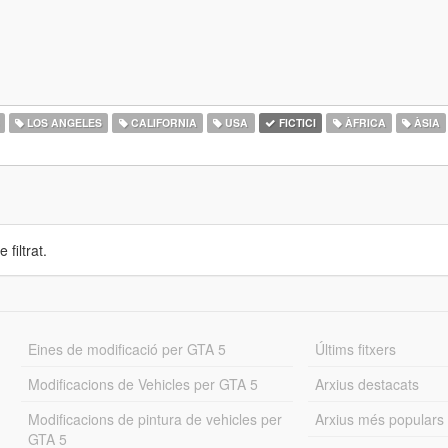
LOS ANGELES
CALIFORNIA
USA
FICTICI
ÀFRICA
ÀSIA
 filtrat.
Eines de modificació per GTA 5
Últims fitxers
Modificacions de Vehicles per GTA 5
Arxius destacats
Modificacions de pintura de vehicles per
Arxius més populars
GTA 5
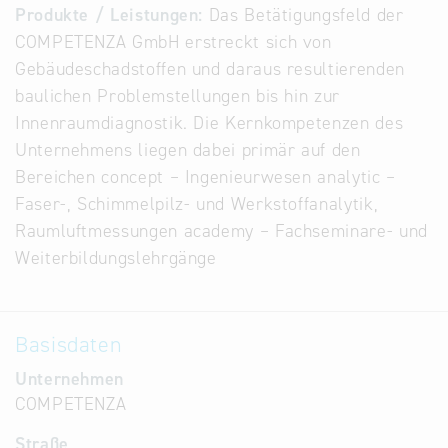
Produkte / Leistungen:
Das Betätigungsfeld der
Alternative
COMPETENZA GmbH erstreckt sich von
Datenbanken
Gebäudeschadstoffen und daraus resultierenden
aus
baulichen Problemstellungen bis hin zur
Österreich
Innenraumdiagnostik. Die Kernkompetenzen des
und der
Unternehmens liegen dabei primär auf den
Slowakei
Bereichen concept – Ingenieurwesen analytic –
Faser-, Schimmelpilz- und Werkstoffanalytik,
Raumluftmessungen academy – Fachseminare- und
Weiterbildungslehrgänge
Basisdaten
Unternehmen
COMPETENZA
Straße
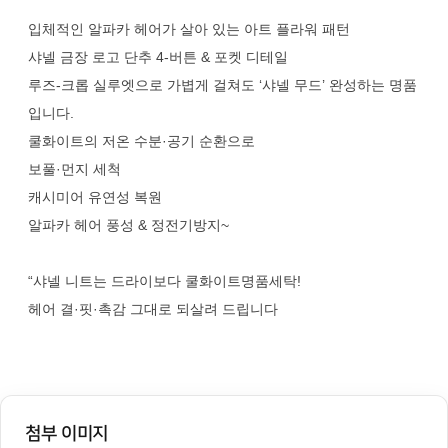
입체적인 알파카 헤어가 살아 있는 아트 플라워 패턴
샤넬 금장 로고 단추 4‑버튼 & 포켓 디테일
루즈‑크롭 실루엣으로 가볍게 걸쳐도 ‘샤넬 무드’ 완성하는 명품
입니다.
쿨화이트의 저온 수분·공기 순환으로
보풀·먼지 세척
캐시미어 유연성 복원
알파카 헤어 풍성 & 정전기방지~
“샤넬 니트는 드라이보다 쿨화이트명품세탁!
헤어 결·핏·촉감 그대로 되살려 드립니다
첨부 이미지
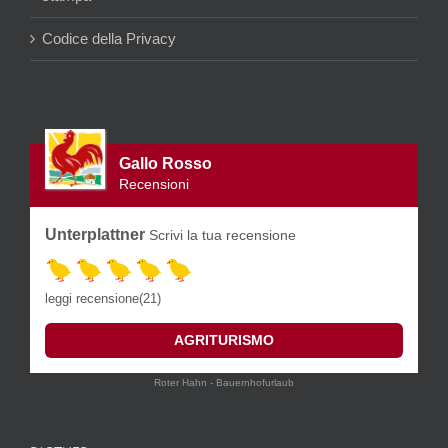
Codice della Privacy
Gallo Rosso
Recensioni
Unterplattner
Scrivi la tua recensione
leggi recensione(21)
AGRITURISMO
Roter Hahn - Bauernhofurlaub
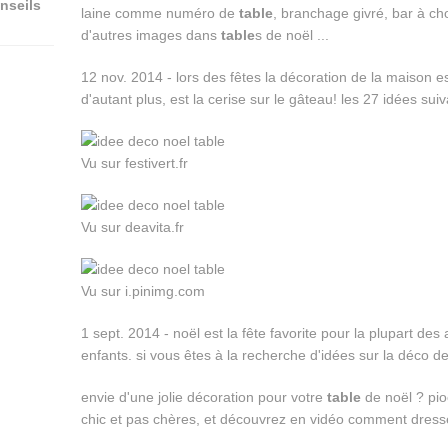
nseils
laine comme numéro de
table
, branchage givré, bar à cho
d'autres images dans
table
s de noël ...
12 nov. 2014 - lors des fêtes la décoration de la maison es
d'autant plus, est la cerise sur le gâteau! les 27 idées suiv
Vu sur festivert.fr
Vu sur deavita.fr
Vu sur i.pinimg.com
1 sept. 2014 - noël est la fête favorite pour la plupart des
enfants. si vous êtes à la recherche d'idées sur la déco d
envie d'une jolie décoration pour votre
table
de noël ? pio
chic et pas chères, et découvrez en vidéo comment dresse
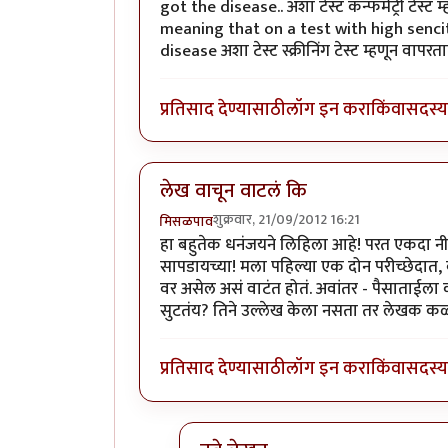
got the disease.. अशा टेस्ट कन्फर्मेट्री टेस
meaning that on a test with high sencit
disease अशा टेस्ट स्क्रीनिंग टेस्ट म्हणून वापरता
प्रतिसाद देण्यासाठी
लॉग इन करा
किंवा
सदस्य 
लेख वाचून वाटलं कि
शुक्रवार, 21/09/2012 16:21
मिसळपाव
हा बहुतेक धनंजयने लिहिला आहे! परत एकदा नी
सापडायच्या! मला पहिल्या एक दोन परीच्छेदात, 
वर असेल असं वाटंत होतं. अवांतर - पैसाताईला
सुटतंय? तिने उल्लेख केला नसता तर लेखक कळ
प्रतिसाद देण्यासाठी
लॉग इन करा
किंवा
सदस्य 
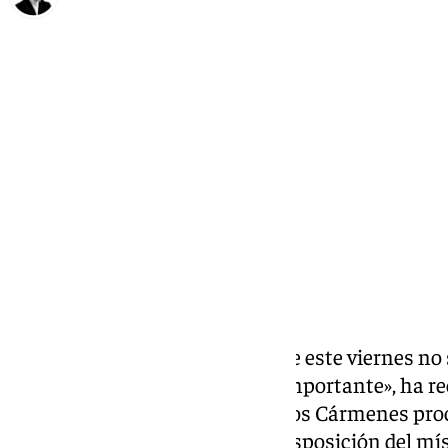
Chema Ruiz
martes, 25 marzo 2025, 17:01
Compartir:
La visita del Granada al Tenerife este viernes n
Loïc Williams. «Es un partido importante», ha r
central rojiblanco, que llegó a Los Cármenes pro
zaguero, que asegura estar «a disposición del mí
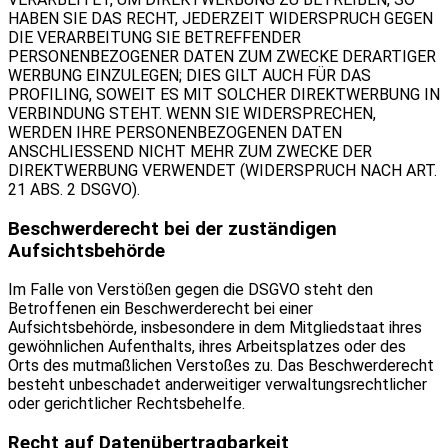
HABEN SIE DAS RECHT, JEDERZEIT WIDERSPRUCH GEGEN
DIE VERARBEITUNG SIE BETREFFENDER
PERSONENBEZOGENER DATEN ZUM ZWECKE DERARTIGER
WERBUNG EINZULEGEN; DIES GILT AUCH FÜR DAS
PROFILING, SOWEIT ES MIT SOLCHER DIREKTWERBUNG IN
VERBINDUNG STEHT. WENN SIE WIDERSPRECHEN,
WERDEN IHRE PERSONENBEZOGENEN DATEN
ANSCHLIESSEND NICHT MEHR ZUM ZWECKE DER
DIREKTWERBUNG VERWENDET (WIDERSPRUCH NACH ART.
21 ABS. 2 DSGVO).
Beschwerderecht bei der zuständigen
Aufsichtsbehörde
Im Falle von Verstößen gegen die DSGVO steht den
Betroffenen ein Beschwerderecht bei einer
Aufsichtsbehörde, insbesondere in dem Mitgliedstaat ihres
gewöhnlichen Aufenthalts, ihres Arbeitsplatzes oder des
Orts des mutmaßlichen Verstoßes zu. Das Beschwerderecht
besteht unbeschadet anderweitiger verwaltungsrechtlicher
oder gerichtlicher Rechtsbehelfe.
Recht auf Datenübertragbarkeit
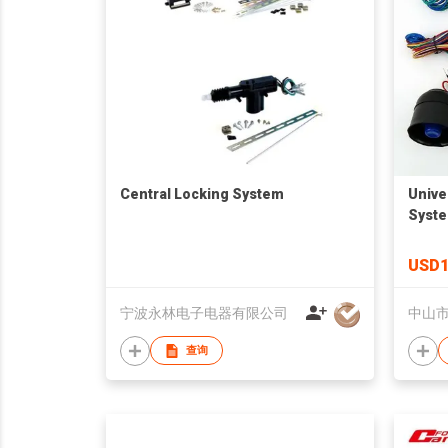
Central Locking System
Unive
Syste
USD1
宁波永林电子电器有限公司
查询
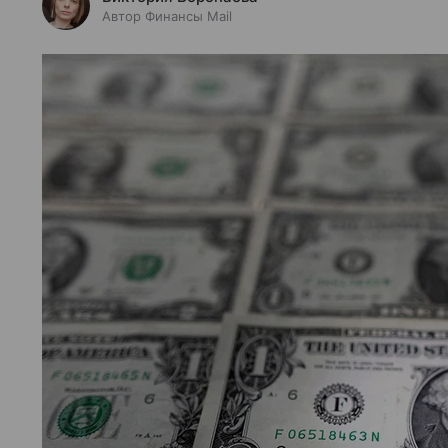
Автор Финансы Mail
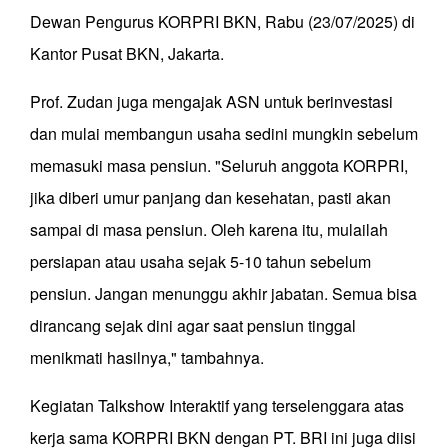
Dewan Pengurus KORPRI BKN, Rabu (23/07/2025) di
Kantor Pusat BKN, Jakarta.
Prof. Zudan juga mengajak ASN untuk berinvestasi
dan mulai membangun usaha sedini mungkin sebelum
memasuki masa pensiun. "Seluruh anggota KORPRI,
jika diberi umur panjang dan kesehatan, pasti akan
sampai di masa pensiun. Oleh karena itu, mulailah
persiapan atau usaha sejak 5-10 tahun sebelum
pensiun. Jangan menunggu akhir jabatan. Semua bisa
dirancang sejak dini agar saat pensiun tinggal
menikmati hasilnya," tambahnya.
Kegiatan Talkshow Interaktif yang terselenggara atas
kerja sama KORPRI BKN dengan PT. BRI ini juga diisi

__Problem statement__
Go through the records and count every line with the word "DIREKTWERBUNG"; the answer is the number alone.

__Finished task__
2